Document segment:
I dissent from the denial of rehearing en banc because as written, Whatley contains an incorrect statement of law. I believe the Whatley opinion requires our en banc court to make clear that this court‘s evaluation of the reasonableness of the Georgia Supreme Court‘s rationale in denying Mr. Whatley relief must be limited to the specific reasons that court gave, and that it is improper for our court to supply its own. I dissent from the court‘s vote declining to rehear Mr. Whatley‘s case.

What the task asks:
Decide whether each statement agrees with the dissent, answering yes or no and quoting the words from the dissent that settle it:
1. The writer dissents because Whatley contains an incorrect statement of law.
2. The writer believes the court may supply its own reasons for the Georgia Supreme Court's decision.
3. The court voted to rehear Mr. Whatley's case.
The stored data is separate material with no connection to the dissent.

Stored data
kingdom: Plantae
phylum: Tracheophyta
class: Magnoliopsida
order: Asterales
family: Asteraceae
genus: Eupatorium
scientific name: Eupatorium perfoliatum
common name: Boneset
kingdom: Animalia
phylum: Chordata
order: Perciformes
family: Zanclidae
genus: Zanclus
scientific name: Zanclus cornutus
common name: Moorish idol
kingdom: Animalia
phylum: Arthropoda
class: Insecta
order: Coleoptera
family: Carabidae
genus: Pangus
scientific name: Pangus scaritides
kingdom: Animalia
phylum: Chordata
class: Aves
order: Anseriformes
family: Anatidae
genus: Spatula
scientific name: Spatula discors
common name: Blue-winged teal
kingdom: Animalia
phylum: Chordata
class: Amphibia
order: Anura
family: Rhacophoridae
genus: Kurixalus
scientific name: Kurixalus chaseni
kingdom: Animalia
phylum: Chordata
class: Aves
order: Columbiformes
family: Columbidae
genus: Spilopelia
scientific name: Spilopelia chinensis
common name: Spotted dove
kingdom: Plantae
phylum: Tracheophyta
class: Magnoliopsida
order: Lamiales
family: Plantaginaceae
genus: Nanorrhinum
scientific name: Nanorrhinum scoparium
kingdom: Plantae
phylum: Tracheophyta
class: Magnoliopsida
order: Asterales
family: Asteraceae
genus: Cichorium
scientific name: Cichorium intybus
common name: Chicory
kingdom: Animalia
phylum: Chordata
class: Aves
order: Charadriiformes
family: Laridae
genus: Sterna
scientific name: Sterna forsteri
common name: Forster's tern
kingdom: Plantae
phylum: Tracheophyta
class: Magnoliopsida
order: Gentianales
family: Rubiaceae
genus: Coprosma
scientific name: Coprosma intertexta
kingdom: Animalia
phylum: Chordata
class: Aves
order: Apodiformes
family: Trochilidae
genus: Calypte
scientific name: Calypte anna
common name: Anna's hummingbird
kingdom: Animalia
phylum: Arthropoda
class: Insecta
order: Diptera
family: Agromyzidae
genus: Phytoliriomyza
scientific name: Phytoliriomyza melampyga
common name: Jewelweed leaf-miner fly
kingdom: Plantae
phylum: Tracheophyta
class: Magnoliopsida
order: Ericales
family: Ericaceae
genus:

Response area:
1. Yes: "because as written, Whatley contains an incorrect statement of law"
2. No: "it is improper for our court to supply its own"
3. No: "the court‘s vote declining to rehear Mr. Whatley‘s case"